━━ Source data

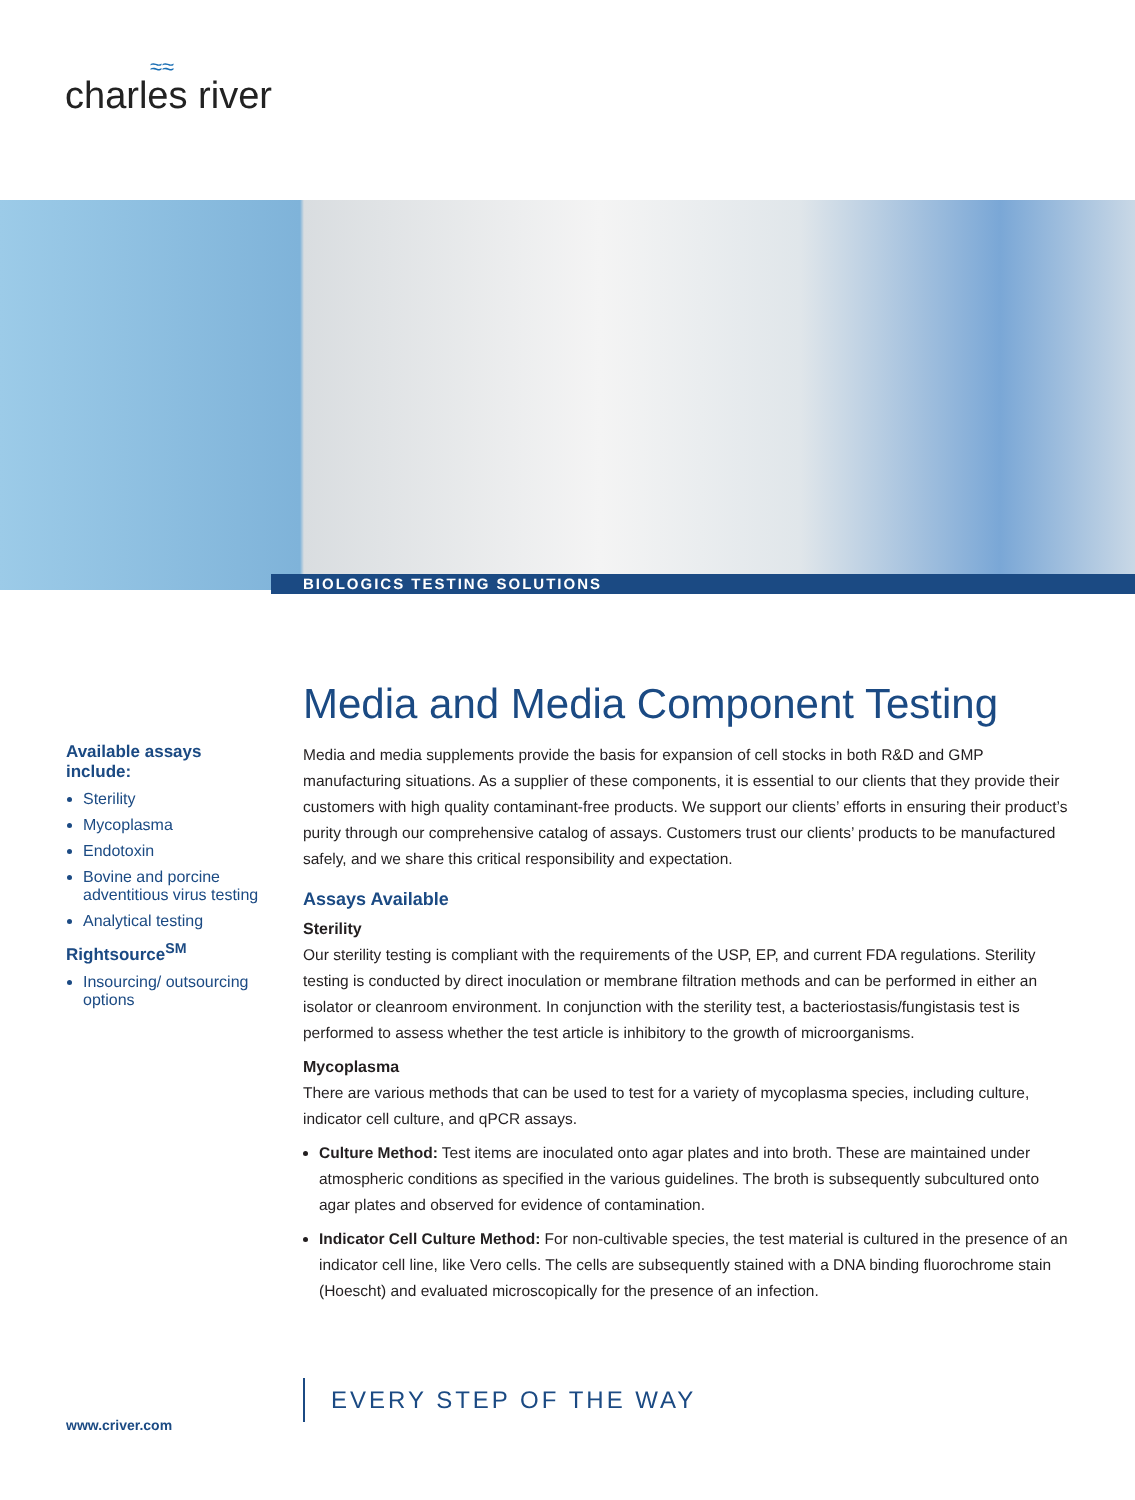≈≈
charles river
BIOLOGICS TESTING SOLUTIONS
Available assays include:
Sterility
Mycoplasma
Endotoxin
Bovine and porcine adventitious virus testing
Analytical testing
Rightsource<sup>SM</sup>
Insourcing/ outsourcing options
Media and Media Component Testing
Media and media supplements provide the basis for expansion of cell stocks in both R&D and GMP manufacturing situations. As a supplier of these components, it is essential to our clients that they provide their customers with high quality contaminant-free products. We support our clients’ efforts in ensuring their product’s purity through our comprehensive catalog of assays. Customers trust our clients’ products to be manufactured safely, and we share this critical responsibility and expectation.
Assays Available
Sterility
Our sterility testing is compliant with the requirements of the USP, EP, and current FDA regulations. Sterility testing is conducted by direct inoculation or membrane filtration methods and can be performed in either an isolator or cleanroom environment. In conjunction with the sterility test, a bacteriostasis/fungistasis test is performed to assess whether the test article is inhibitory to the growth of microorganisms.
Mycoplasma
There are various methods that can be used to test for a variety of mycoplasma species, including culture, indicator cell culture, and qPCR assays.
Culture Method: Test items are inoculated onto agar plates and into broth. These are maintained under atmospheric conditions as specified in the various guidelines. The broth is subsequently subcultured onto agar plates and observed for evidence of contamination.
Indicator Cell Culture Method: For non-cultivable species, the test material is cultured in the presence of an indicator cell line, like Vero cells. The cells are subsequently stained with a DNA binding fluorochrome stain (Hoescht) and evaluated microscopically for the presence of an infection.
EVERY STEP OF THE WAY
www.criver.com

━━━━

Output the lines above in full and exactly as given, omitting any pictures.

§ Task response:
≈≈
charles river
BIOLOGICS TESTING SOLUTIONS
Available assays include:
Sterility
Mycoplasma
Endotoxin
Bovine and porcine adventitious virus testing
Analytical testing
Rightsource<sup>SM</sup>
Insourcing/ outsourcing options
Media and Media Component Testing
Media and media supplements provide the basis for expansion of cell stocks in both R&D and GMP manufacturing situations. As a supplier of these components, it is essential to our clients that they provide their customers with high quality contaminant-free products. We support our clients’ efforts in ensuring their product’s purity through our comprehensive catalog of assays. Customers trust our clients’ products to be manufactured safely, and we share this critical responsibility and expectation.
Assays Available
Sterility
Our sterility testing is compliant with the requirements of the USP, EP, and current FDA regulations. Sterility testing is conducted by direct inoculation or membrane filtration methods and can be performed in either an isolator or cleanroom environment. In conjunction with the sterility test, a bacteriostasis/fungistasis test is performed to assess whether the test article is inhibitory to the growth of microorganisms.
Mycoplasma
There are various methods that can be used to test for a variety of mycoplasma species, including culture, indicator cell culture, and qPCR assays.
Culture Method: Test items are inoculated onto agar plates and into broth. These are maintained under atmospheric conditions as specified in the various guidelines. The broth is subsequently subcultured onto agar plates and observed for evidence of contamination.
Indicator Cell Culture Method: For non-cultivable species, the test material is cultured in the presence of an indicator cell line, like Vero cells. The cells are subsequently stained with a DNA binding fluorochrome stain (Hoescht) and evaluated microscopically for the presence of an infection.
EVERY STEP OF THE WAY
www.criver.com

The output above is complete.